[[ Data shown, beginning ]]

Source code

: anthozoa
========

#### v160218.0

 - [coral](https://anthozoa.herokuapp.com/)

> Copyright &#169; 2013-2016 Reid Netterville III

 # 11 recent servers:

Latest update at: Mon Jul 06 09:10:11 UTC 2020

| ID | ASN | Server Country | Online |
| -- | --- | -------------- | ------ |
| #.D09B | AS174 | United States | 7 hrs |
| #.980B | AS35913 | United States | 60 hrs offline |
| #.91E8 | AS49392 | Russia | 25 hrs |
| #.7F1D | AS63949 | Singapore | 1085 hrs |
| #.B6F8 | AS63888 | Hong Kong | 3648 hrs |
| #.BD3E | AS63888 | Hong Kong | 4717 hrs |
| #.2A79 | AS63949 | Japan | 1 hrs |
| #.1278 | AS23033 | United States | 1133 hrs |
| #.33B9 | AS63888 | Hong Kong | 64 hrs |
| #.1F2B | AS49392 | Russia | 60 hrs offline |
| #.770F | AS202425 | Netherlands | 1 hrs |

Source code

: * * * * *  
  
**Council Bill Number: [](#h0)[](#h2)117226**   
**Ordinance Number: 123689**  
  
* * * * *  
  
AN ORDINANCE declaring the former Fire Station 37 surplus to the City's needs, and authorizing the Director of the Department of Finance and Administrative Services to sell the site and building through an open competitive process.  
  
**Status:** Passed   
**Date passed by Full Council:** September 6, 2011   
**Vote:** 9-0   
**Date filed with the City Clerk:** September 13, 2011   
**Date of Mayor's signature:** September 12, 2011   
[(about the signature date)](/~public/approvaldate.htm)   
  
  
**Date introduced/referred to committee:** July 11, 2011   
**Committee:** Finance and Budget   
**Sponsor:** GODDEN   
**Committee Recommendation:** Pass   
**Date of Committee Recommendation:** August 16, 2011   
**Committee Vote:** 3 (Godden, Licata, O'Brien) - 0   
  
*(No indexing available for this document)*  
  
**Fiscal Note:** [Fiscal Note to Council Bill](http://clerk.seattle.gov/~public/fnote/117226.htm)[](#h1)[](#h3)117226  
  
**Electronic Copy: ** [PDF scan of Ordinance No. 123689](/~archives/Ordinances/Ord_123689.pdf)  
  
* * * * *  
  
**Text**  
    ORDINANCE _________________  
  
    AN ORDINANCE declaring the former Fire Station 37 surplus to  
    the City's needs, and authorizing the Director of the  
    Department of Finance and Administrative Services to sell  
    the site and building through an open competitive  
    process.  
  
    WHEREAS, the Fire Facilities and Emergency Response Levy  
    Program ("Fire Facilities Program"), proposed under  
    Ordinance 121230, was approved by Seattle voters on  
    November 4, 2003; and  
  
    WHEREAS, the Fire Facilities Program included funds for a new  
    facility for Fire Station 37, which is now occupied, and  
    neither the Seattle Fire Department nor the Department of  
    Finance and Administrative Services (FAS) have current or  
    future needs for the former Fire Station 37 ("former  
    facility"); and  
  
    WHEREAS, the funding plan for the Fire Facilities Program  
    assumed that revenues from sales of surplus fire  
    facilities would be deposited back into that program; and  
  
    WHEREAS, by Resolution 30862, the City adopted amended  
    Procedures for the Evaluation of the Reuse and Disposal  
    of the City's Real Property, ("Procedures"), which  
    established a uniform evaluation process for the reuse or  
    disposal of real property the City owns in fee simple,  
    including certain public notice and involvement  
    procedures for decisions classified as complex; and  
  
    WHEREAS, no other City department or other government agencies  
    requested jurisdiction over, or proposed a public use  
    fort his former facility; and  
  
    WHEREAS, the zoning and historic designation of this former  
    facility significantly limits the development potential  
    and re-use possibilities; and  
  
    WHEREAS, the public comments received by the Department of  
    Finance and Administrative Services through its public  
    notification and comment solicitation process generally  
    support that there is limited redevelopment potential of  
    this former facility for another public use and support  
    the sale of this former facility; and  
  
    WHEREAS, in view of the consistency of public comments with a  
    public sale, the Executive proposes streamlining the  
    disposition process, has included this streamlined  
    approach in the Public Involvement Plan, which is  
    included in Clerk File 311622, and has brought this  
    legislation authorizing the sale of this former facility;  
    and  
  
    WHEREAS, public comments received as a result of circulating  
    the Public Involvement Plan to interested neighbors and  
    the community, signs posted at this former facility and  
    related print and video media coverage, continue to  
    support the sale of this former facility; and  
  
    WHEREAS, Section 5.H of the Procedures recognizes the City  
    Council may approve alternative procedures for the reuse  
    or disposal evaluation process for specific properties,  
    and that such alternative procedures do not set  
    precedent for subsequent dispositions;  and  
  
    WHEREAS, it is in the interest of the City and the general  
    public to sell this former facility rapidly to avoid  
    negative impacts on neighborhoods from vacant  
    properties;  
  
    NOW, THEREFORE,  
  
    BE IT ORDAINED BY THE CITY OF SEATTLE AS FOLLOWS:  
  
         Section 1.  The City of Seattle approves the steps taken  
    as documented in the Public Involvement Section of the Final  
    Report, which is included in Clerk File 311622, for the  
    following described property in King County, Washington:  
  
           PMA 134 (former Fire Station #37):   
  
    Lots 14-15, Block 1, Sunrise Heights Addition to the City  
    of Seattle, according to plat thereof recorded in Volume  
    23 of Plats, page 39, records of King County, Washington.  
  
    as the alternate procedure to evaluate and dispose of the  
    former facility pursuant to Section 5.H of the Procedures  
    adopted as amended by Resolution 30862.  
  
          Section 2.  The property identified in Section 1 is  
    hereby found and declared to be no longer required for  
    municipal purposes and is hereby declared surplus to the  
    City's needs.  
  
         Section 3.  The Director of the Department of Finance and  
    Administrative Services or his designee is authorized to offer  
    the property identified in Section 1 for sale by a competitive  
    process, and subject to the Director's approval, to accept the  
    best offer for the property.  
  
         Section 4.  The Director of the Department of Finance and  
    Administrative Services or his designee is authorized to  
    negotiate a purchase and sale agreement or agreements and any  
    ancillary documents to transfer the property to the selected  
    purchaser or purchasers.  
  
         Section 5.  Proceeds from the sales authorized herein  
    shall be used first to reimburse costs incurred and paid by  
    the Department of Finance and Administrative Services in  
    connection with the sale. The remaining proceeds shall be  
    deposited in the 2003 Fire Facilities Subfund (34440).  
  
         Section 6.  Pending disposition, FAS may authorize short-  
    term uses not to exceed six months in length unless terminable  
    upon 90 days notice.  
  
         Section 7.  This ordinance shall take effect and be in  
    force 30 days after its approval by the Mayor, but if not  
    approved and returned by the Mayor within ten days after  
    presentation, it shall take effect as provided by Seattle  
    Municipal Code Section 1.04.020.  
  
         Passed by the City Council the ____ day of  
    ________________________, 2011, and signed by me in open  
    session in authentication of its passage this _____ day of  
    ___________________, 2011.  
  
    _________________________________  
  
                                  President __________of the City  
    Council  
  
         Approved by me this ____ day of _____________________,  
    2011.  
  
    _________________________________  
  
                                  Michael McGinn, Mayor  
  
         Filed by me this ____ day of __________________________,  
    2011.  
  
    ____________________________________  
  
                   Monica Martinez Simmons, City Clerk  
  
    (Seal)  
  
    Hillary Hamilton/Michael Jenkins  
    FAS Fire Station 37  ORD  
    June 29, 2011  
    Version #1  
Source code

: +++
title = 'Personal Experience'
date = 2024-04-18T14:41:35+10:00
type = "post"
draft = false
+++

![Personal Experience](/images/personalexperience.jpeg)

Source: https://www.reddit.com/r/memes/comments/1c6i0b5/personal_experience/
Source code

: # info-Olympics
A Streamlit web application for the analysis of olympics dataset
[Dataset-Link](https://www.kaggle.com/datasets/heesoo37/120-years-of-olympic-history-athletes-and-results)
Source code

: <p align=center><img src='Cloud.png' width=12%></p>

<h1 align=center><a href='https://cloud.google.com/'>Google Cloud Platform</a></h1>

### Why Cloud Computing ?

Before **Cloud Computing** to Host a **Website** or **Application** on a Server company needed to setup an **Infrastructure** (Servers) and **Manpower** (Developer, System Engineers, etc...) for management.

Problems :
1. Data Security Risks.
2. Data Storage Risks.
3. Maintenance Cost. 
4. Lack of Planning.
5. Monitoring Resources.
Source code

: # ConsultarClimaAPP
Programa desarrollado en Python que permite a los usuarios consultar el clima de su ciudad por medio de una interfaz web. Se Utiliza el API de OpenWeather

[[ Data shown, end ]]

* _Work to complete_
In the listing, rewrite the stretch from the line containing "Lots 14-15, Block" through the line containing "adopted as amended by Resolution 30862.", swapping "Volume" for "Vol." and leaving everything else as it is.

* _Answer to this task_
    Lots 14-15, Block 1, Sunrise Heights Addition to the City  
    of Seattle, according to plat thereof recorded in Vol.  
    23 of Plats, page 39, records of King County, Washington.  
  
    as the alternate procedure to evaluate and dispose of the  
    former facility pursuant to Section 5.H of the Procedures  
    adopted as amended by Resolution 30862.  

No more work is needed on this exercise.